Warner declared on Monday he won't play in the Big Bash until he's retired from international cricket due to the demands of the international schedule, but it's difficult to see why he would return at all unless he felt his value as a leader was being appreciated.
In the IPL, Warner is a title-winning captain of Sunrisers Hyderabad, at a franchise where internationally renowned Kiwi skipper Kane Williamson is his deputy.
The Sunrisers bowed out in the IPL's preliminary final this year, but not before a clutch run of form to end the season where they beat eventual champions Mumbai Indians just to qualify, and then ended Virat Kohli's campaign with a massive upset over Royal Challengers Bangalore in a knockout playoff.
If Warner's pedigree of winning big matches on Twenty20 cricket's biggest stage isn't something Big Bash bosses are craving for their own competition, then they have a different understanding of star power to their broadcasters, Channel 7 and Fox Sports.
Cricket Australia has introduced three BBL rule changes which have polarised opinion, but Warner says securing the best talent is what matters.
"If you can get the Australian players and the best international players coming out to play in that, that would probably fix that sort of issue with what they're trying to tinker with the rules," Warner said.

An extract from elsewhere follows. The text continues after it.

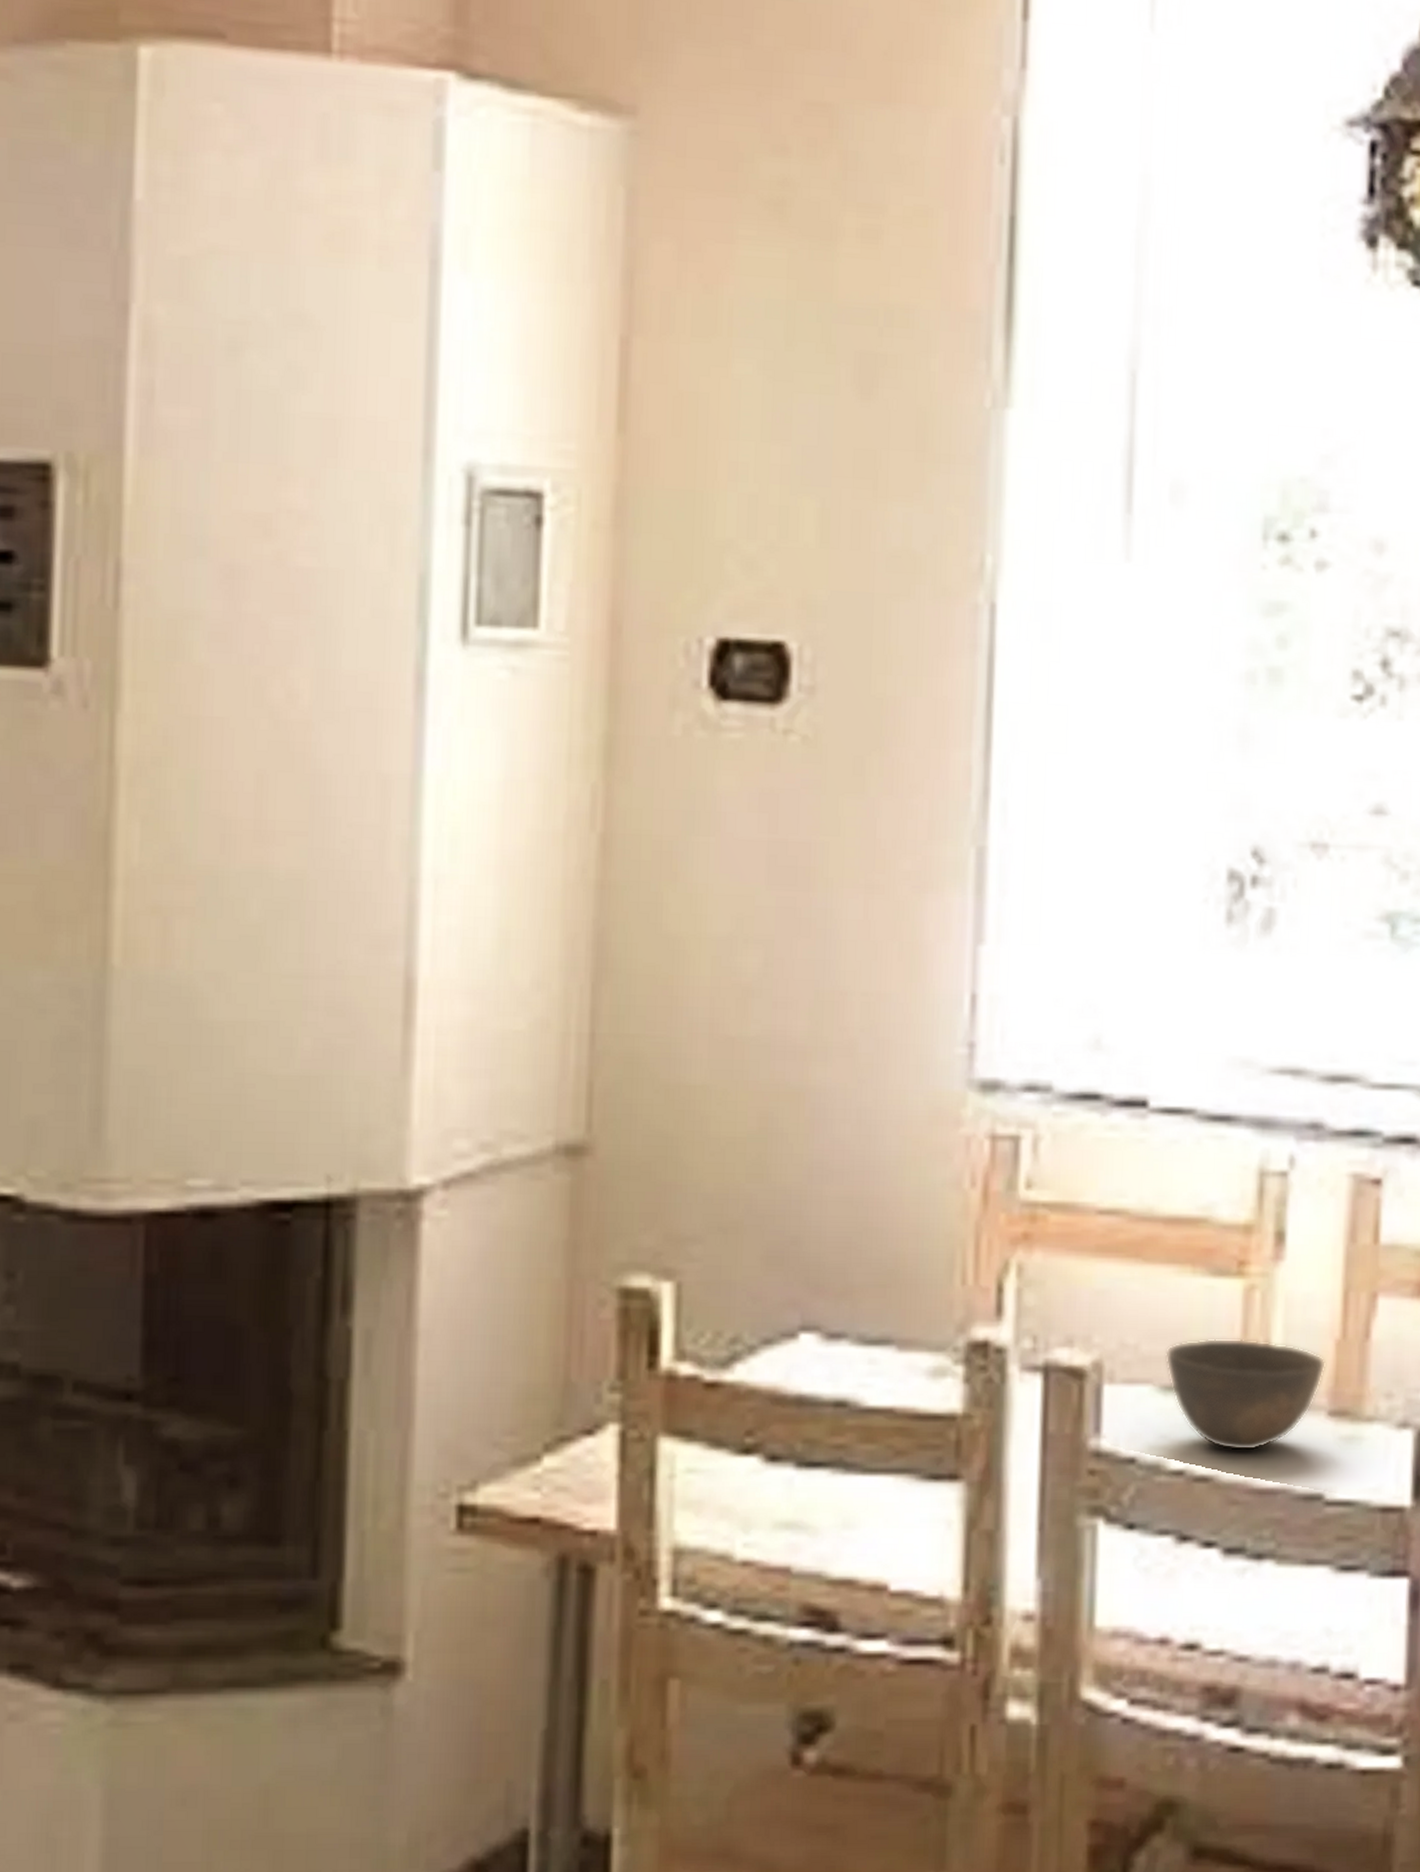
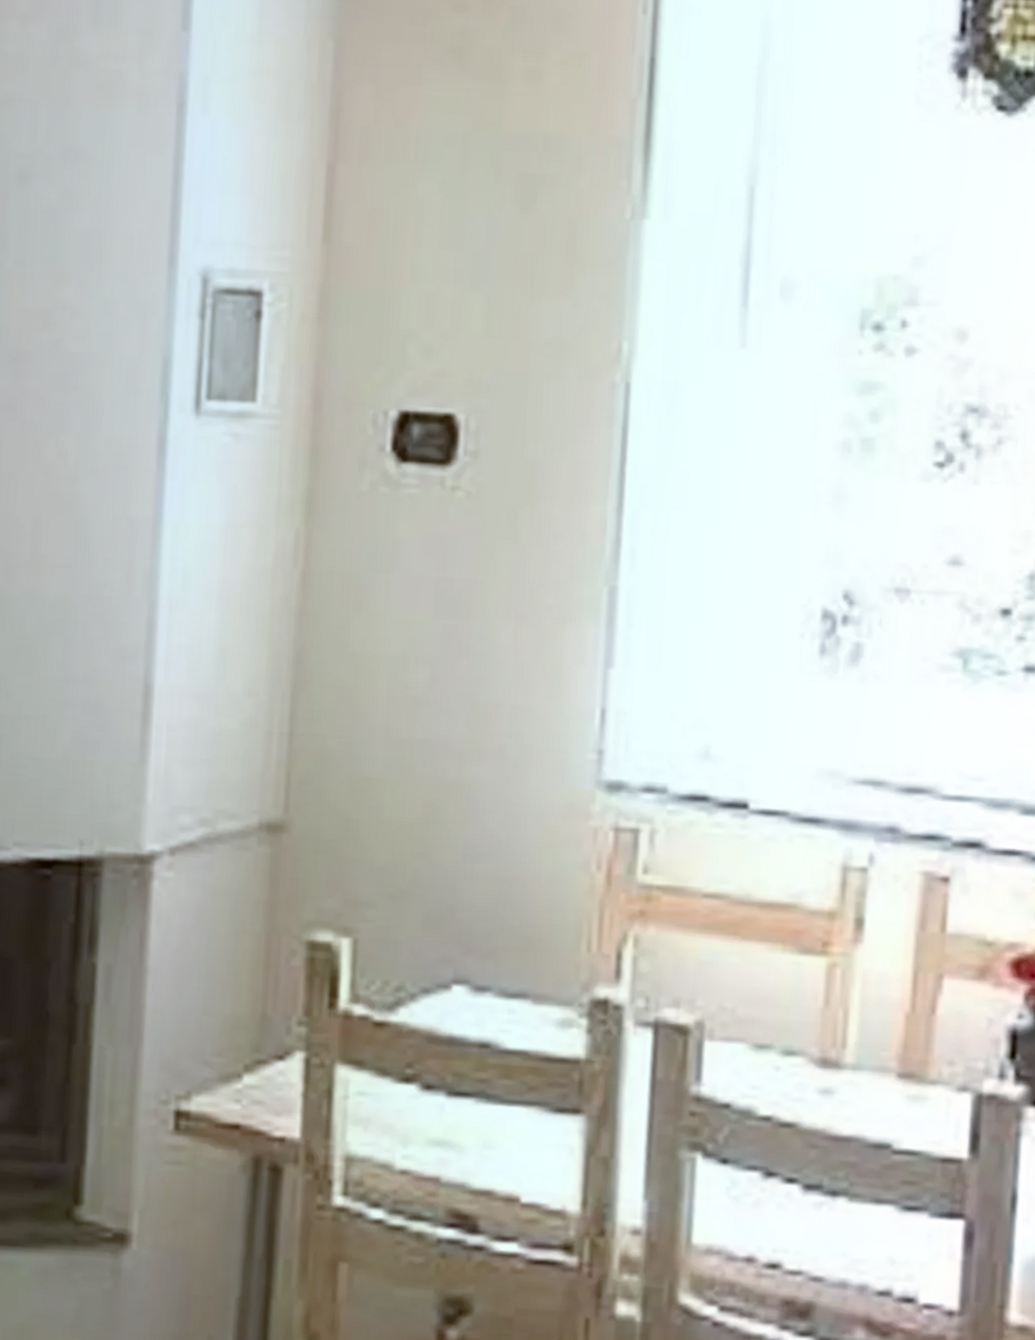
bowl: present [1165,1338,1327,1451] -> none [758,1006,897,1104]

It's understood the Sydney Thunder made an approach to get Warner back into the BBL for the first time since 2013-14 last summer, but had no joy.
From next season the Thunder might be able to offer him the captaincy too, after Callum Ferguson announced his retirement from first-class cricket … but CA would have to pave the way first.
Warner is at the top of any T20 wish list and It would be a missed opportunity for Cricket Australia if they can't convince him to play the BBL deep into his 30s as Shane Watson, Shane Warne, Ricky Ponting, Mike Hussey and others have done over the years, not simply because he's box office, but for what his presence could do to help develop the generation of young players lining up with or against him.
The BBL needs Warner more than he needs the BBL.